• TEXTE ÉTUDIÉ:
####
Créer une entreprise à deux, c’est fusionner deux volontés. Divorcer ensuite, c’est tenter de séparer l’eau du vin. Et quand les époux sont associés dans la même société, le divorce ne détruit pas seulement une histoire : il fracture une structure, un capital, une gouvernance. L’amour s’éteint, mais les statuts restent. Et le droit, lui, ne connaît ni la tendresse ni la nostalgie.
Alors, que devient une société détenue par un couple qui se sépare ? Qui garde quoi ? Comment éviter que l’entreprise ne devienne une bombe émotionnelle à retardement ? Voici la vérité crue — celle que ton avocat ne te dira qu’après la tempête. Toi, tu vas la lire avant.
Le régime matrimonial : la matrice de la propriété
Avant de parler d’entreprise, il faut parler du socle : le régime matrimonial. C’est lui qui détermine à qui appartiennent les parts sociales, et dans quelle mesure ton ex peut revendiquer la moitié de ton business.
- Communauté réduite aux acquêts : par défaut, tout ce que vous créez ou acquérez pendant le mariage est commun. Si vous avez créé une société pendant l’union, ses parts — ou au moins leur valeur — tombent dans la communauté. Peu importe que ton nom seul figure au registre du commerce.
####
• DONNÉES FOURNIES:
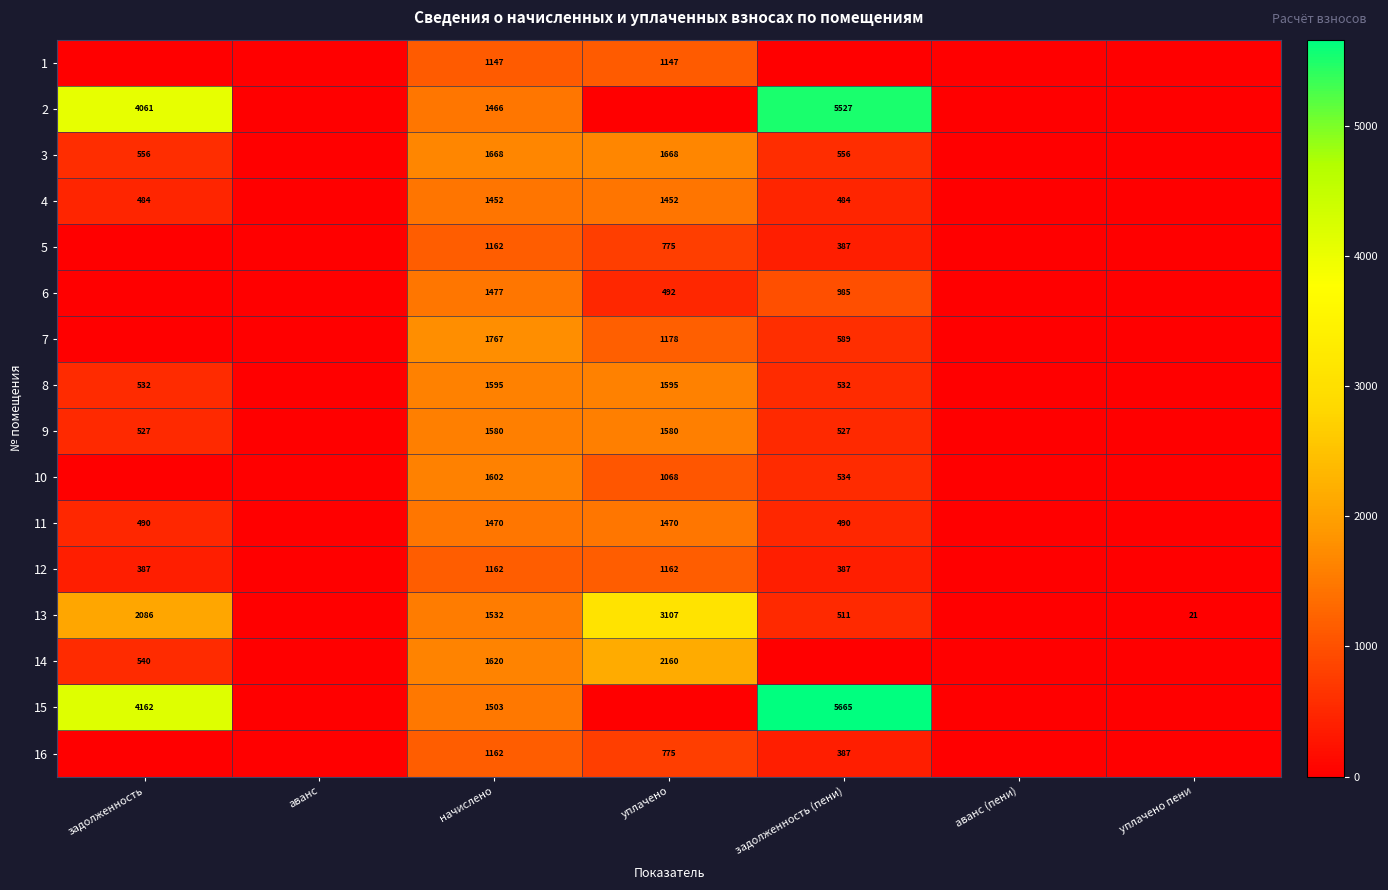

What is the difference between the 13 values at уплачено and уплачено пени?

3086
####
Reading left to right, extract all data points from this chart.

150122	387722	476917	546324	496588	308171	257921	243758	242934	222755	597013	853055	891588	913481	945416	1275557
####
• TÂCHES À RÉALISER:
a. D'après le texte sur le divorce des époux associés, qu'est-ce que le divorce fracture quand les deux époux sont associés dans la même société ? Citez tout ce qu'il mentionne.
b. Prolongez le texte sur le divorce des époux associés à partir de l'endroit où il s'arrête.
Ces données sont indépendantes du texte.

• RÉPONSES:
a. Une structure, un capital, une gouvernance.

b.
- Séparation de biens : chacun garde ses actifs et ses dettes. Si vous avez chacun investi séparément, les parts restent propres. Ce régime, c’est le gilet pare-balles du chef d’entreprise.
- Participation aux acquêts : mixte et perfide. Au moment du divorce, chacun doit “participer” aux gains de l’autre. Ce qui inclut la valorisation de l’entreprise. En clair : si ta boîte a pris de la valeur, ton ex peut réclamer sa part.
Et si l’un des époux a utilisé de l’argent commun pour souscrire des parts à son nom, l’autre peut revendiquer la qualité d’associé (article 1832-2 du Code civil). En pratique, cela signifie : même si tu es seul gérant, ton ex peut avoir voix au chapitre.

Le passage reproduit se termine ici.